■ Seçilen Metin ■
= = = = =
Nere giden Hacıemmi…?
Osmanlı Padişahı Yavuz Sultan Selim, tebdili kıyafet yapmış, Kuşlar Çarşısı'nı geziyor...
***
Avcılar avladıkları kuşları, tuzakçılar, yakaladıkları maharetli, eğitimli, güzelim kuşları satıyorlar...
***
Bir ara gözü kekliklere ilişir Padişah'ın...
***
Bir grup kekliğin üzerindeki varakta, "Tane işi satış fiyatı 1 altın" yazıyor...
***
Hemen yanı başlarında asılı, adeta altın kafes içinde bir keklik daha var ki, fiyatı; 300 altın...
***
Padişahın gözü 300 altınlık kekliğe takılır...
***
"Hayırdır" der satıcıya, "Bunun diğerlerinden ne farkı var ki, bunlar 1 altın, bu 300 altın?"
***
Satıcı, "Bu keklik özel eğitimli, çok güzel ötüyor, ötmesi bir yana bunun ötüşünü duyan ne kadar keklik varsa hepsi onun etrafına doluşuyor" der...
= = = = =
■ Çıkarılan Bilgiler ■

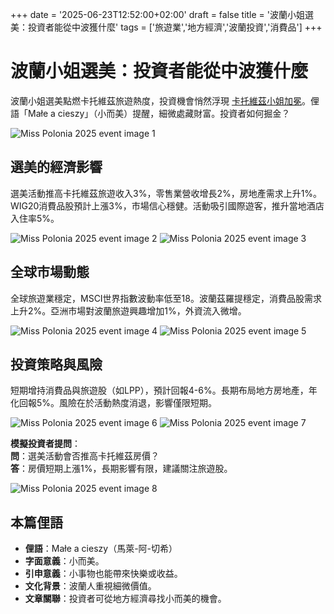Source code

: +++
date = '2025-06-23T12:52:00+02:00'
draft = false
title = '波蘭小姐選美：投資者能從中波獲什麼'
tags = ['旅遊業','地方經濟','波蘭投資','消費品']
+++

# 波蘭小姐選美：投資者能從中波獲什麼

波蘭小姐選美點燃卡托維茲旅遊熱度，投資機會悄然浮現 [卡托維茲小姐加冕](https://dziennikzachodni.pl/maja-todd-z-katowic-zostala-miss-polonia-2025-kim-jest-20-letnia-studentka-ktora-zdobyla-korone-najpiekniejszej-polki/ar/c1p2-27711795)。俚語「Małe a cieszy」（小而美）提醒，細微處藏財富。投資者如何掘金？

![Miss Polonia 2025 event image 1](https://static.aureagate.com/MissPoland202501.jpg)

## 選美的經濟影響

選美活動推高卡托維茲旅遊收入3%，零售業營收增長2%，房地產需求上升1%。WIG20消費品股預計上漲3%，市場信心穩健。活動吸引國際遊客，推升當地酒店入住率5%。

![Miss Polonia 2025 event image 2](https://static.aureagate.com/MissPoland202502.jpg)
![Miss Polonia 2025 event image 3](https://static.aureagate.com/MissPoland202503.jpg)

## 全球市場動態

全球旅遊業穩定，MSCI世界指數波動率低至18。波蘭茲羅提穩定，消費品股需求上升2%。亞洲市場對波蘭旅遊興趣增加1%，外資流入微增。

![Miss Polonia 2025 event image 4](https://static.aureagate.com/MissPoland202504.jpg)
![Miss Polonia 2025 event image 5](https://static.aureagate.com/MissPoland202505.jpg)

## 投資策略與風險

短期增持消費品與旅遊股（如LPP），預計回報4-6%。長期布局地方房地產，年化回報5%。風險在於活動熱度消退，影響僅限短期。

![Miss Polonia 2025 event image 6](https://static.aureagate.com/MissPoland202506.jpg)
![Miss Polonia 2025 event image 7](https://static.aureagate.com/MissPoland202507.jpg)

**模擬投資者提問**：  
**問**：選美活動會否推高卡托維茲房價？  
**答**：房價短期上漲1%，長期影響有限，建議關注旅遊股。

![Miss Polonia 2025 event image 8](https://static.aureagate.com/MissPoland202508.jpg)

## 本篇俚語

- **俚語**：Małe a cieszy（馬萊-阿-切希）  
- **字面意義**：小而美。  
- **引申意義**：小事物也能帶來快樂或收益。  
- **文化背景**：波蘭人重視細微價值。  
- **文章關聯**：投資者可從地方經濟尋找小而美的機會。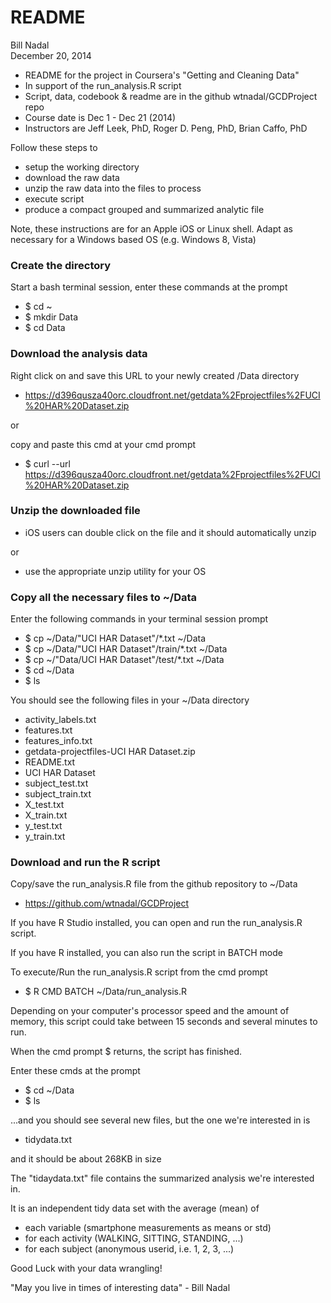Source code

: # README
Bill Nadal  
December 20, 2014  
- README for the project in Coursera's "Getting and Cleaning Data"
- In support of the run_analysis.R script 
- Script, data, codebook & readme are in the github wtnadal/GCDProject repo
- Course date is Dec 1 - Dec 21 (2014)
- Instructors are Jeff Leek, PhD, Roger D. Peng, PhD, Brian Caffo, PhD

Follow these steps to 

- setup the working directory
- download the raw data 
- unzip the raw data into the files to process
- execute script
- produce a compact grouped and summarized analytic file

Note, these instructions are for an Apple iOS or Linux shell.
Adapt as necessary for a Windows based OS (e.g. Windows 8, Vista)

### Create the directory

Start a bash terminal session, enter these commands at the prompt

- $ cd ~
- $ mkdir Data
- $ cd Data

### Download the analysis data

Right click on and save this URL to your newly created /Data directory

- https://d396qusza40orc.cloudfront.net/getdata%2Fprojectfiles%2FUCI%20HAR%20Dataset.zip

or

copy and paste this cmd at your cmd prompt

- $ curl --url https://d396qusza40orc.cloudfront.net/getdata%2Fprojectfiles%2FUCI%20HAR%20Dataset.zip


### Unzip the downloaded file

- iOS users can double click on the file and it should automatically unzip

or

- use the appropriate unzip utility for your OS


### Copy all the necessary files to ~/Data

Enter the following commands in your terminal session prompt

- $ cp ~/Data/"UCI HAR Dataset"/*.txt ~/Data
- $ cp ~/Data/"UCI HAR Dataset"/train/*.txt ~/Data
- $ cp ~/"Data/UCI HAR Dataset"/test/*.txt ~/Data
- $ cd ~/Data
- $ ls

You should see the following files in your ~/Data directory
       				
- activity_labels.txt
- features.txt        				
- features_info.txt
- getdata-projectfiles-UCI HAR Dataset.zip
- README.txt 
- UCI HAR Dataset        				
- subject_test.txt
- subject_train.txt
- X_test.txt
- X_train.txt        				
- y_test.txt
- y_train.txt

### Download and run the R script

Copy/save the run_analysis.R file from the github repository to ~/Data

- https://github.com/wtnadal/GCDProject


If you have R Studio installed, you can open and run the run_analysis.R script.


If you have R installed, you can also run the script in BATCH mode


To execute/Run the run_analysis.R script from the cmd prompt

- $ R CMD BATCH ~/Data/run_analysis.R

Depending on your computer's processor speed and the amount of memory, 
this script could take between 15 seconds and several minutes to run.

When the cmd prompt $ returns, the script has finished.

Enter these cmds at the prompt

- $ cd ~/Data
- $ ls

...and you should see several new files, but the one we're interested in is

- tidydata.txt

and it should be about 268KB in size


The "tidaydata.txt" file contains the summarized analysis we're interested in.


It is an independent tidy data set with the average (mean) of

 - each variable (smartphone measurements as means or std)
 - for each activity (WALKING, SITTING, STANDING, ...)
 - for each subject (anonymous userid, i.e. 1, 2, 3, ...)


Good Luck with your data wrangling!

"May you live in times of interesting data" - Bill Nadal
= = = = =
■ Yapılacak İş 1 ■
Keklik hikâyesinde satıcıya göre 300 altınlık kekliği diğerlerinden ayıran özellik nedir?
■ Yapılacak İş 2 ■
Yavuz Sultan Selim'in Kuşlar Çarşısı'ndaki keklik hikâyesini kaldığı yerden sürdürünüz.

■ Yanıt 1 ■
Özel eğitimli olması, çok güzel ötmesi ve ötüşünü duyan bütün kekliklerin etrafına doluşmasıdır.

■ Yanıt 2 ■
***
"Tabii, bu arada avcılar da o etrafa doluşan keklikleri daha rahat avlıyorlar" diye ekliyor...
***
"Satın alıyorum" der Padişah... "Al sana 500 altın..."
***
Parayı verir ve hemen oracıkta kekliğin kafasını kesiverir...
***
Adam şaşırıp, "Ne yaptınız, en maharetli kekliğin kafasını koparttınız, yazık değil mi" diye dövünmeye başlar...
***
Padişah, Kuşlar Çarşısı'nda, bir aslanı andırır gibi gürler…
***
"Bre, bu kendi soyuna ihanet eden bir kekliktir... Soyuna ihanet edenin akıbeti er veya geç ancak budur..." der...
***
Başımıza ne geldiyse, belagat ve hitabeti iyi kullananlardan geldi...
***
O tılsımlı sözcüklerle, aklımızı başımızdan aldılar...
***
Dilleriyle çeldikleri gönlümüzü, elleriyle İslam düşmanlarının tabaklarına sunuverdiler...
***
Yalancı sakalar, HACIEMMİLERİMİZİ her dönem başka bir melodi ile YOL’dan çevirdi...
***
Hele bazıları “YOL bu yoldur” diyerek...
***
Şimdi yine birleri çıkıp güzel belagat ile etrafına binlerce KEKLİK indiriyor...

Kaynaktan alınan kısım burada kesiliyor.